Please contact Evil Stepmom at ESM@evilstepmom.org with your questions or ideas about stepfamily living with 17-30 year olds.

 



Dear Evil Stepmom
What If My Stepdaughter Doesn't Want to Get to Know Me?

Dear Evil Stepmom,

My nineteen-year-old stepdaughter doesn’t want to get to know me. When she comes to stay at holidays or in the summer, we end up avoiding each other because she won’t talk to me. She gives one-word answers to my questions, barely acknowledges my coming and going from the house, and speaks to me only enough to keep her dad off her back at the dinner table. I’ve tried really hard, but lately I find myself giving up and going to my bedroom with a book shortly after dinner. I don’t dislike her – I just can’t make contact with her. I’m not trying to replace her mom; I’m only trying to get to know her so that she—and I—can be comfortable in our home. I’m thinking about inviting her on a trip, just the two of us, to break the ice. What do you think?

Signed,

Trying in Boston

Dear Trying,

Thank you for your question. I find myself wondering where your husband is in this situation. While your stepdaughter doesn’t have to be friends with you, I hope her father is gently and firmly insisting that she treat you with respect, and that she use good manners in your home. He also needs to be communicating to her the norms and standards you and he have developed in your new family. For example, “in our house we say, ‘good morning’ to one another.’” He shouldn’t embarrass her, but he does need to make any new expectations of civility concrete and clear to her. Good manners are social lubricant, and exist to help us through sticky situations. This awkward getting-to-know-you period is a great opportunity for everyone in the family to practice their best social skills.
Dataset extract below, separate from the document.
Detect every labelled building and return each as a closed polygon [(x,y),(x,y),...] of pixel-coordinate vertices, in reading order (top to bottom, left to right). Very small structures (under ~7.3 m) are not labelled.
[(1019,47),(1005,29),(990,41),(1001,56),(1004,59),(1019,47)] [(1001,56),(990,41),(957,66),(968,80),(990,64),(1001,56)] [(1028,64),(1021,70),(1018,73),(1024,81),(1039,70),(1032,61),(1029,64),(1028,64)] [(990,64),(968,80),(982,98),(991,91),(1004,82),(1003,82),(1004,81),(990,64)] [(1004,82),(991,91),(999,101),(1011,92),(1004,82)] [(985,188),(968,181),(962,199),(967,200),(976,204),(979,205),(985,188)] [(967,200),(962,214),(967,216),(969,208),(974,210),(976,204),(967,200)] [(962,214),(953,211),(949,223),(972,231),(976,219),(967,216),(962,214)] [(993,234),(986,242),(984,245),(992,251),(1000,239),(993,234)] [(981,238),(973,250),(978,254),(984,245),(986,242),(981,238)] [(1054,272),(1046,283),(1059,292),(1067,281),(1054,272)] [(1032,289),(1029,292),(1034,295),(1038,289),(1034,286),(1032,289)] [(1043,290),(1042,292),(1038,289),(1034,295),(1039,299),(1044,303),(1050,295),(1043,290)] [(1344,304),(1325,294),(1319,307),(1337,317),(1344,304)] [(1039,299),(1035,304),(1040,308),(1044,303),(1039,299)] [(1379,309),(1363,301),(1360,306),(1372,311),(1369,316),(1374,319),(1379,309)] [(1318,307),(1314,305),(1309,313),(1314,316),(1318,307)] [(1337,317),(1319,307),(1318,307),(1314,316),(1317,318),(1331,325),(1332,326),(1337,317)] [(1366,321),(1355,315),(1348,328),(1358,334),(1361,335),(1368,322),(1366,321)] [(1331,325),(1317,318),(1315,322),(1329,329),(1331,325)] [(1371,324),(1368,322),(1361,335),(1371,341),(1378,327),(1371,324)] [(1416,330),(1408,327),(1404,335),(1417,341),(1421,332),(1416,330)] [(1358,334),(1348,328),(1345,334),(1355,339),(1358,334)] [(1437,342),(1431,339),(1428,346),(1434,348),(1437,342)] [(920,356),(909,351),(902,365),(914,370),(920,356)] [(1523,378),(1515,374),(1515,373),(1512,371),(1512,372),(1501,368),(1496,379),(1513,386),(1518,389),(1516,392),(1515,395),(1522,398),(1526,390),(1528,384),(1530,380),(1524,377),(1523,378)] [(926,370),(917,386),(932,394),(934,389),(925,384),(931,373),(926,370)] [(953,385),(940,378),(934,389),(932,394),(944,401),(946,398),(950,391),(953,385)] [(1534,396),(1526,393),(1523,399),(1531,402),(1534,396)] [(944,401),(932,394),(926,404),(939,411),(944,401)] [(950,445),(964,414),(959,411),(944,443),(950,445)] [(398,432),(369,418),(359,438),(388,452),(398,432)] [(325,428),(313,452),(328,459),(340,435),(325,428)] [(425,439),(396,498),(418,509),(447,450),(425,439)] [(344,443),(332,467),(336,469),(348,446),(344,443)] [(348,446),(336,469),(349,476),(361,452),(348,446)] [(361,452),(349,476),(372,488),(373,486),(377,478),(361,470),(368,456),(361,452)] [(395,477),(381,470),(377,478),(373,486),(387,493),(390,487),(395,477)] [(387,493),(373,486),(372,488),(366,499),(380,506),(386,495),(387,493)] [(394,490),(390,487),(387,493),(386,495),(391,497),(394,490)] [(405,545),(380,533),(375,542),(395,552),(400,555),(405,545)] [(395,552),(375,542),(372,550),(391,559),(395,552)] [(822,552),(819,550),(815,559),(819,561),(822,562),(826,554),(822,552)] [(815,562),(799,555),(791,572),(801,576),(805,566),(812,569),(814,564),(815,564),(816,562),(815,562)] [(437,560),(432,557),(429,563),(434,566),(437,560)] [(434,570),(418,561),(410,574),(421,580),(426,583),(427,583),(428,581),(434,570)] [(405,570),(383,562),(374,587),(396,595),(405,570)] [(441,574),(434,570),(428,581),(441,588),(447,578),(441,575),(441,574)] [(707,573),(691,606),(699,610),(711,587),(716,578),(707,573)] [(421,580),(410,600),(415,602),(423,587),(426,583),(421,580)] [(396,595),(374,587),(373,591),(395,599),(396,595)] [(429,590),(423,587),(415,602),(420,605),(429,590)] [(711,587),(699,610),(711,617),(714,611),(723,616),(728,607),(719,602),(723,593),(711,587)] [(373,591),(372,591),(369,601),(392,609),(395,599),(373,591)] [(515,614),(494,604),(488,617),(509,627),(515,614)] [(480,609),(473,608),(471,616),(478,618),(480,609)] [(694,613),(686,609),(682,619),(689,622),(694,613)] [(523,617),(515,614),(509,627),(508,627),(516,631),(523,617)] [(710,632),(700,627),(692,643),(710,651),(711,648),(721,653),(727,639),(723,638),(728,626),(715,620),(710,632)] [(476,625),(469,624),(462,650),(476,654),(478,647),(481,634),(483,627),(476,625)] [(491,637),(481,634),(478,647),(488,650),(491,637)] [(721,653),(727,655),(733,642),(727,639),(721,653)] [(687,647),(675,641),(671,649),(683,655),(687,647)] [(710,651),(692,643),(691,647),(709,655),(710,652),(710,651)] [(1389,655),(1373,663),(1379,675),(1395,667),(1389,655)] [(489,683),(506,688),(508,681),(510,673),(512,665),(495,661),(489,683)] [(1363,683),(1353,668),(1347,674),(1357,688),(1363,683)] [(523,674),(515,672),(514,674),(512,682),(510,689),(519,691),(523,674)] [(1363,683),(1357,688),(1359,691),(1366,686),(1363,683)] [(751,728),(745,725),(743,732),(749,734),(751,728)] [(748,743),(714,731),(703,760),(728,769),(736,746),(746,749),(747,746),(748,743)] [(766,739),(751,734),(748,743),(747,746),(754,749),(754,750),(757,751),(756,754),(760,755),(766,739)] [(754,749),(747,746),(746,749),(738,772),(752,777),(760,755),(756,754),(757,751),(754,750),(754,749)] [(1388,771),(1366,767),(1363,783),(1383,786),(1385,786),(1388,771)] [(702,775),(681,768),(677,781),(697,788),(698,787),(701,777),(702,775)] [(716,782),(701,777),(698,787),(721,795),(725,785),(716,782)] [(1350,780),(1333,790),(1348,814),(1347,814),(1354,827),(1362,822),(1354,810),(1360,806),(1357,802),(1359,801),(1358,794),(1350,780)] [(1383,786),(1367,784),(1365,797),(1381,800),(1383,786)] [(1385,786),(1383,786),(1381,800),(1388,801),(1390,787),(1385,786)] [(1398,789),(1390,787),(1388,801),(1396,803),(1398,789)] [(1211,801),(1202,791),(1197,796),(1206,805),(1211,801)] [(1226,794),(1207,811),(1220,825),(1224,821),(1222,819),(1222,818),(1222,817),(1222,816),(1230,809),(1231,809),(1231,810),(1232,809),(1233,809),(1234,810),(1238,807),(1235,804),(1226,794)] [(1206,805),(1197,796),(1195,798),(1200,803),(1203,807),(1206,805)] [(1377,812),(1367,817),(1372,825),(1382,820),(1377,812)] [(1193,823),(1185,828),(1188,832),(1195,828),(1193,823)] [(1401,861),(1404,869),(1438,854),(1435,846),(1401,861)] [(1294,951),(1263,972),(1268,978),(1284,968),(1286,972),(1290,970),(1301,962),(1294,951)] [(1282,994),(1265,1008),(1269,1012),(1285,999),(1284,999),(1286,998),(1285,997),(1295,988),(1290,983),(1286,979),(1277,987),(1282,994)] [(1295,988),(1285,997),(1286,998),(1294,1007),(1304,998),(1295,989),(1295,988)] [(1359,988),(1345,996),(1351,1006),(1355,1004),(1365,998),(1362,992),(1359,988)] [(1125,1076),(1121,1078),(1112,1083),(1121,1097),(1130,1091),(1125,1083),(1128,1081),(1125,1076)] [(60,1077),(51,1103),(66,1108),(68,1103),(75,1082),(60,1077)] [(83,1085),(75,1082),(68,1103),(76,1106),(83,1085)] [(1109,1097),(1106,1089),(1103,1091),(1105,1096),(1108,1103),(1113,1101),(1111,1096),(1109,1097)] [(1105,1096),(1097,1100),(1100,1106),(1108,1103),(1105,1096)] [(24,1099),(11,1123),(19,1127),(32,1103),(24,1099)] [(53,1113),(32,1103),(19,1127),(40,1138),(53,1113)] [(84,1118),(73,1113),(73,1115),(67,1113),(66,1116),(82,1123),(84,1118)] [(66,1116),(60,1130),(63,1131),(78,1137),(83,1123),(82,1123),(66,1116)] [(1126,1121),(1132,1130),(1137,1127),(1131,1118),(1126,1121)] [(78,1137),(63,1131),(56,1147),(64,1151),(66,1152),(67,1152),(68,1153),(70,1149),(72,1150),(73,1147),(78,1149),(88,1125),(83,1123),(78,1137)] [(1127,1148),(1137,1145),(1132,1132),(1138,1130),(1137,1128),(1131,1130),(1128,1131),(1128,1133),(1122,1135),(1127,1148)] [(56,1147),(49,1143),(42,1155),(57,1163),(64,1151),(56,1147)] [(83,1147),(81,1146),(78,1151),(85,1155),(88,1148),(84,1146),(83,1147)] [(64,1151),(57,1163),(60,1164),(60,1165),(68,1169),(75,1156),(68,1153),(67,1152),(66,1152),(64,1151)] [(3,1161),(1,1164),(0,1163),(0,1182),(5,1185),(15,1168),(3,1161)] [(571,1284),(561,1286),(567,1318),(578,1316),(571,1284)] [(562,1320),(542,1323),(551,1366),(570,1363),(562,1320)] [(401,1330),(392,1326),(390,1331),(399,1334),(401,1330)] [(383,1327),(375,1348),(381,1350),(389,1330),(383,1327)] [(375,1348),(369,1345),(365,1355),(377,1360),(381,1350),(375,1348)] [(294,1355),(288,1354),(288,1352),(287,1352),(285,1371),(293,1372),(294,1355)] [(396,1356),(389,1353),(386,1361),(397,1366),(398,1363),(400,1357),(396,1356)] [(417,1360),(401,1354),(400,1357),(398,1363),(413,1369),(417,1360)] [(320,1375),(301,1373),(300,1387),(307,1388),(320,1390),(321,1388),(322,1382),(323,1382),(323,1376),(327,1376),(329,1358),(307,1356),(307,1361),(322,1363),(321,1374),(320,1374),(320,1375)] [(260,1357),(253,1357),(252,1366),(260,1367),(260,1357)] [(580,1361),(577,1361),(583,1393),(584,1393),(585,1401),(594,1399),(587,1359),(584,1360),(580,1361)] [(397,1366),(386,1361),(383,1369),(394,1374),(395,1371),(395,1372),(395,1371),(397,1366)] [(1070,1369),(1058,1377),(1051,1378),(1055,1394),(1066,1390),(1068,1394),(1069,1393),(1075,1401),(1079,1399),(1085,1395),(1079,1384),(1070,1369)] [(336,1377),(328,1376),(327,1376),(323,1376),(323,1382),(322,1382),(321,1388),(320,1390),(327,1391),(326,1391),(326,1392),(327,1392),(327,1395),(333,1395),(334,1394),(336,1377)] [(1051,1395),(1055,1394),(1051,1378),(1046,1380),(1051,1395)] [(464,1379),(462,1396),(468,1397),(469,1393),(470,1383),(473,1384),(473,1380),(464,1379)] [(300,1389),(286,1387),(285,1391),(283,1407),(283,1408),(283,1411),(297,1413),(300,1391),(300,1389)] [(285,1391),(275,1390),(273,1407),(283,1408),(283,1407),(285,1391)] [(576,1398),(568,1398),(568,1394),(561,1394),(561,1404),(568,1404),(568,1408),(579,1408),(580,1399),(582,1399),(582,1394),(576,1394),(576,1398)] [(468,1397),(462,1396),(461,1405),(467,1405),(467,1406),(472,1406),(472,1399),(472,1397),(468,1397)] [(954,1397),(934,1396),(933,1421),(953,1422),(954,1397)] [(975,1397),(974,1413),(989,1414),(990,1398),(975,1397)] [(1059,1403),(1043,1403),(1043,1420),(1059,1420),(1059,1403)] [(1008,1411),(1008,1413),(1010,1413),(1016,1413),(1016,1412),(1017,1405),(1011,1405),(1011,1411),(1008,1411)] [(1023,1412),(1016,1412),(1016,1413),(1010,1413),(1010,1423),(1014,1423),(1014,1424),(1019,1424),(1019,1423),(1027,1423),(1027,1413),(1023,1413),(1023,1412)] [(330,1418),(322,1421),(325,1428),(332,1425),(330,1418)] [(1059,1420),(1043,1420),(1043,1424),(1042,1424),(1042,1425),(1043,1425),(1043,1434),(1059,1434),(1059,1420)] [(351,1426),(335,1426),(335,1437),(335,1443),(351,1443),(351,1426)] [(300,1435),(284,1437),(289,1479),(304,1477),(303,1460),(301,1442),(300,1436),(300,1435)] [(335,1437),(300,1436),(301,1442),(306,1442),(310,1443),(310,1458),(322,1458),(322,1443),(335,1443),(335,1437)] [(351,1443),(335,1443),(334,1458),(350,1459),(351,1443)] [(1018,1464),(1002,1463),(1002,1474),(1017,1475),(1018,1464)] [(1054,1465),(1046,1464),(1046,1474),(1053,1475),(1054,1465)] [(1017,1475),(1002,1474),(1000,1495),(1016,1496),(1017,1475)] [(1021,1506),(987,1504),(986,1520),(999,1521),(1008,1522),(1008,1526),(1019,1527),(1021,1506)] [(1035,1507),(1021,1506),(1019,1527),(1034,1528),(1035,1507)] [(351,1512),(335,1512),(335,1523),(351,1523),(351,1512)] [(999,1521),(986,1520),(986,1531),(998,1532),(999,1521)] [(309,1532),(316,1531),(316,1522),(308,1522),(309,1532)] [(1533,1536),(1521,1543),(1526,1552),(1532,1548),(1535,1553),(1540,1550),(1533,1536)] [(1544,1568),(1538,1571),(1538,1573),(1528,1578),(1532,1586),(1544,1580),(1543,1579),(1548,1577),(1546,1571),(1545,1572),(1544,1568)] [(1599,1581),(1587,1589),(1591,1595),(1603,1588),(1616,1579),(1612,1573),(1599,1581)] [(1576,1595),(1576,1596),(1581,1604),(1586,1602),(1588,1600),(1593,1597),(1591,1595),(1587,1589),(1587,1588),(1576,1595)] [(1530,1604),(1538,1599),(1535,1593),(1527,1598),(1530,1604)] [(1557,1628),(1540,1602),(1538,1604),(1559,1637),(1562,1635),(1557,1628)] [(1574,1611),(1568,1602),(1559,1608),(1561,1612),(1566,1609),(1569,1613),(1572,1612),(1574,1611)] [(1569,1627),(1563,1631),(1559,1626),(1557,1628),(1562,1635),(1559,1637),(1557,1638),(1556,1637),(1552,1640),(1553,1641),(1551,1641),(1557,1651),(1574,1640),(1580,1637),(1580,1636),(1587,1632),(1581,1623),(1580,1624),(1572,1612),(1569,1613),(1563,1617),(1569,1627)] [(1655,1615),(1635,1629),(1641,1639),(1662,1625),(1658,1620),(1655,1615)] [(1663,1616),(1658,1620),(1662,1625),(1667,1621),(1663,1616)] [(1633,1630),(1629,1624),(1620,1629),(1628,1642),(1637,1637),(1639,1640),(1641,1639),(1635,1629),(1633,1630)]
What you can do is keep your focus on building a functioning stepfamily; it’s one of the most important things you can think about right now. In functioning stepfamilies, everyone works to contribute to the well being of the whole, everyone looks after their own stuff (messes, laundry, etc.) and each member gets treated with respect. Your stepdaughter can avoid talking to you – that’s her choice – but she can’t get out of cooking or grocery shopping with you, washing dishes with you, or raking leaves with you. Invite her to help out, and worry less about building a friendship with her than creating a working household while she’s there.

I like your idea about getting away with her—it puts you both in a new environment, and on neutral ground. For now, though, a trip would likely be too much intimacy, too soon. Imagine it: three days at a spa, just the two of you, staring at each other 24/7. For one thing, it’s a whole lot of togetherness. More important though, it’s a privilege. Stepfamily members don’t get the rewards of membership until they become participating members in the family. To treat her to a trip now would be to reward and reinforce bad behavior. Though you can’t punish a person into respecting you, neither should you reward the fact that she is not treating you respectfully.

So put the trip idea on hold for a while and think “baby steps.” Invite her to go for a walk with you to check out a neighbor’s fabulous new landscape project. Take her to the bookstore on a research errand. Look for small pieces of time alone with her when there’s something to do or somewhere to go instead of sitting around talking. One adult stepdaughter who lived away at college when her father remarried told me that she and her new stepmother used to tend the garden together whenever she was home on a visit. She described it as a fun, low-pressure way for them to get to know each other.

Young adults whose parents have remarried have a lot of tumultuous and confusing feelings. She may be taking out some ambivalence, anger or frustration on you, or she may be trying to punish you for what she sees as a failure on her dad’s part. It doesn’t matter why she’s acting the way she’s acting. He’s the parent, you’re his wife, and together you two need to agree on and act on your leadership of the household. She’s still quite young, and needs all the good, steady, thoughtful parenting and stepparenting you two can provide.